* WHAT THE TASK ASKS *
Your answer should repeat exactly the lines from the one holding "休眠がん細胞が免疫療法を妨げる仕組" through the end of the data, and it should contain no pictures.

Top of EXTRACTED DATA

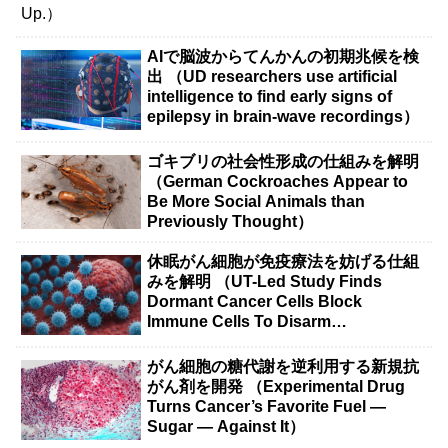
AIで脳波からてんかんの初期兆候を検
出 （UD researchers use artificial
intelligence to find early signs of
epilepsy in brain-wave recordings）
ゴキブリの社会性形成の仕組みを解明
（German Cockroaches Appear to
Be More Social Animals than
Previously Thought）
休眠がん細胞が免疫療法を妨げる仕組
みを解明 （UT-Led Study Finds
Dormant Cancer Cells Block
Immune Cells To Disarm
Immunotherapy）
がん細胞の糖代謝を逆利用する新規抗
がん剤を開発 （Experimental Drug
Turns Cancer’s Favorite Fuel —
Sugar — Against It）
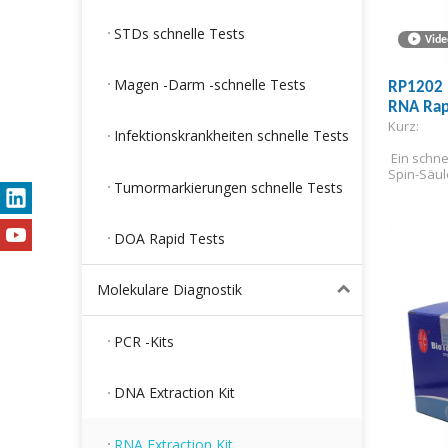
STDs schnelle Tests
Vide
Magen -Darm -schnelle Tests
RP1202 
RNA Rapi
Kurz:
Infektionskrankheiten schnelle Tests
 Ein schn
Spin-Säu
Tumormarkierungen schnelle Tests
DOA Rapid Tests
Molekulare Diagnostik
PCR -Kits
DNA Extraction Kit
RNA Extraction Kit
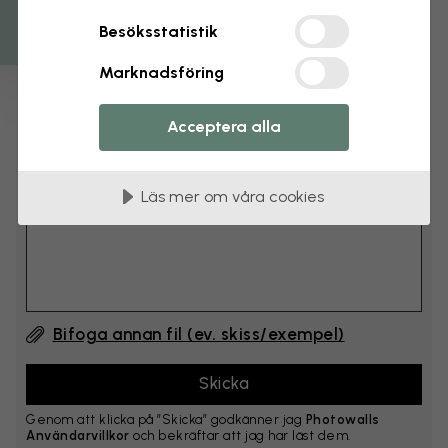
cm
Besöksstatistik
Lägg till 6–10 cm på både bredd och höjd
Marknadsföring
Lägg till kommentar
Acceptera alla
Kommentar #1
Läs mer om våra cookies
Bifoga annan fil (ev. skiss/exempel)
Genom att klicka på ”Skicka” godkänner jag
Photowalls
Användarvillkor
och bekräftar att jag har läst dem.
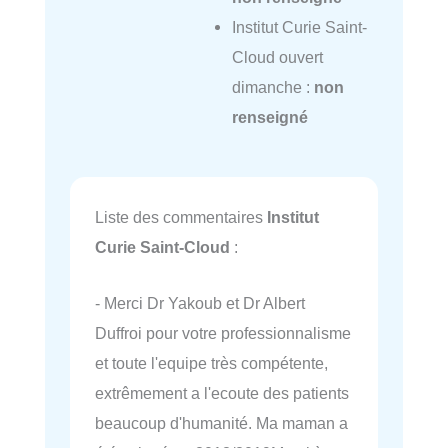
Institut Curie Saint-
Cloud ouvert
dimanche :
non
renseigné
Liste des commentaires
Institut
Curie Saint-Cloud
:
- Merci Dr Yakoub et Dr Albert
Duffroi pour votre professionnalisme
et toute l'equipe très compétente,
extrêmement a l'ecoute des patients
beaucoup d'humanité. Ma maman a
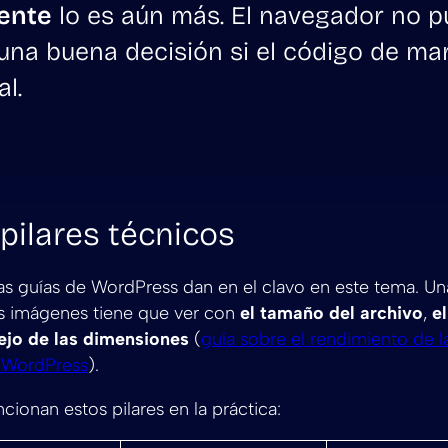
gente
lo es aún más. El navegador no 
una buena decisión si el código de m
l.
 pilares técnicos
as guías de WordPress dan en el clavo en este tema. U
s imágenes tiene que ver con
el tamaño del archivo
,
e
ejo de las dimensiones
(
guía sobre el rendimiento de 
a WordPress
).
cionan estos pilares en la práctica:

Bottom of EXTRACTED DATA

* TASK SOLUTION *
休眠がん細胞が免疫療法を妨げる仕組
みを解明 （UT-Led Study Finds
Dormant Cancer Cells Block
Immune Cells To Disarm
Immunotherapy）
がん細胞の糖代謝を逆利用する新規抗
がん剤を開発 （Experimental Drug
Turns Cancer’s Favorite Fuel —
Sugar — Against It）
STDs schnelle Tests
Vide
Magen -Darm -schnelle Tests
RP1202 
RNA Rapi
Kurz:
Infektionskrankheiten schnelle Tests
 Ein schn
Spin-Säu
Tumormarkierungen schnelle Tests
DOA Rapid Tests
Molekulare Diagnostik
PCR -Kits
DNA Extraction Kit
RNA Extraction Kit
cm
Besöksstatistik
Lägg till 6–10 cm på både bredd och höjd
Marknadsföring
Lägg till kommentar
Acceptera alla
Kommentar #1
Läs mer om våra cookies
Bifoga annan fil (ev. skiss/exempel)
Genom att klicka på ”Skicka” godkänner jag
Photowalls
Användarvillkor
och bekräftar att jag har läst dem.
Institut Curie Saint-
Cloud ouvert
dimanche :
non
renseigné
Liste des commentaires
Institut
Curie Saint-Cloud
:
- Merci Dr Yakoub et Dr Albert
Duffroi pour votre professionnalisme
et toute l'equipe très compétente,
extrêmement a l'ecoute des patients
beaucoup d'humanité. Ma maman a
gente
lo es aún más. El navegador no 
una buena decisión si el código de m
l.
 pilares técnicos
as guías de WordPress dan en el clavo en este tema. U
s imágenes tiene que ver con
el tamaño del archivo
,
e
ejo de las dimensiones
(
guía sobre el rendimiento de 
a WordPress
).
cionan estos pilares en la práctica:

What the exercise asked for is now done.